Former presidential candidate Ahmed Shafiq voiced his displeasure Monday night in a televised call to the ‘Hena Ala’asema’ show with President Mohamed Morsy’s leadership, saying Egyptians are “living in a state of terror.”
The ex-prime minister noted while he fully respected the voting public’s decision to elect Morsy – and that “one person was the captain of the ship”- this was not the way things should be run.
He went on to criticise the running of the government as “abnormal,” and that “every square metre has problems.” Shafiq was specifically worried about strain put on former interim Prime Minister Kamal El-Ganzoury’s government by Morsy’s 100 day programme, the Al-Nadha or Renaissance Project.
Shafiq is not the only questioning voice when it comes to Al-Nahda. The ambitious project, proposed by President Morsy, vowed to address and remedy several key issues, like traffic, security, fuel and garbage. The project has garnered much attention, both hopeful and sceptical.
“He hasn’t got much time left. The time that has gone by has not been well-spent and we are facing more and more shortages. If he fails, he loses all credibility,” said Tarek Khouly, official spokesperson of the April 6th Youth Movement, who backed Morsy in his final push for the presidency. “What he needs to do is look at the goals he set and make them more reasonable to accomplish in this time. I don’t think he can do what he currently wants to in this amount of time.”

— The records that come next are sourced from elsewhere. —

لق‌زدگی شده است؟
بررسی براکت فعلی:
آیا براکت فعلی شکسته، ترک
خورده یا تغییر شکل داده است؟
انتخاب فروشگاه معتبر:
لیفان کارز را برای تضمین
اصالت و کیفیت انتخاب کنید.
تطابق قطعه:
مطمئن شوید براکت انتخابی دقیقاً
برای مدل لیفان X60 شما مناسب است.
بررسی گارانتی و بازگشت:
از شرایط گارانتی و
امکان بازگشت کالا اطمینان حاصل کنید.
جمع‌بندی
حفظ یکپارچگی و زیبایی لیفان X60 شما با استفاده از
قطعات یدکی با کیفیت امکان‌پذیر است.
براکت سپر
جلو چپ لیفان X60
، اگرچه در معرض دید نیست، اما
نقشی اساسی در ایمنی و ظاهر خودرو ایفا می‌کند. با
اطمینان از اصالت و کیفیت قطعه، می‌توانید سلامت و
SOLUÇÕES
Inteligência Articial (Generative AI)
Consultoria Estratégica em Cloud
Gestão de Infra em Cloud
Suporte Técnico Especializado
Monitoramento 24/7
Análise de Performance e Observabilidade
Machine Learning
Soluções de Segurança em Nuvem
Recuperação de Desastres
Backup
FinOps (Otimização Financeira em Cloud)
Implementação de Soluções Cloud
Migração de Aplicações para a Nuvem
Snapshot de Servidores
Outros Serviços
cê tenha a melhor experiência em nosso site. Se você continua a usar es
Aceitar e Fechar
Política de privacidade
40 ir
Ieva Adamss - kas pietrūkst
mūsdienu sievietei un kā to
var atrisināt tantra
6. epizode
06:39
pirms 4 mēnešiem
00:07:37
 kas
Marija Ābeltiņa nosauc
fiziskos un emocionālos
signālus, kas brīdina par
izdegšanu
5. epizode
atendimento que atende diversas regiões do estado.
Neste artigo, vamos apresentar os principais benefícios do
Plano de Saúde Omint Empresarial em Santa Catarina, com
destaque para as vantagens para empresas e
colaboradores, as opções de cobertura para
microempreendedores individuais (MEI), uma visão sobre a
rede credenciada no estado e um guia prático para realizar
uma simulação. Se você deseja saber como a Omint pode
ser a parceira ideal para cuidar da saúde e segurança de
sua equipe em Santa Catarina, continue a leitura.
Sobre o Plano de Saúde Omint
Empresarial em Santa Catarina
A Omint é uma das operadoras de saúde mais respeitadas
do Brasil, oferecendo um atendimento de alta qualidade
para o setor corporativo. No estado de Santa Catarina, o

One product of the scrutiny is the MorsiMeter website, a website that details all 64 promises the president has made, their status (complete or incomplete) as well as a ticking 100-day clock. The promises are broadly divided into five categories- security, traffic, bread, cleanliness and fuel- and then list specific goals under each heading.
In keeping with the revolutionary theme of peace and bread, the promises are heavily concerned with security, such as implementing incentives tied to police performance and the restoration of security and stability, and food, such as government subsidisation of large bakeries or standardising bread quality.
These are the issues that have become the top priority for Egyptians since political vacuum and economic strain of the uprising has prolonged for more than a year.
Other crises Morsy seeks to address are fuel shortages- as queues outside gas stations grow ever longer- hygiene and trash disposal, and solutions to Cairo’s ever-present traffic problem.
The progress bar on the website today stands at exactly zero promises fulfilled, while Morsy has used 25 days, a quarter of his allotted time.
As more time passes without definitive action being taken, disbelief runs higher and higher. Observers point to insufficiency of funds, pressing foreign policy issues and a simple lack of time as obstacles standing in the way of the project’s completion.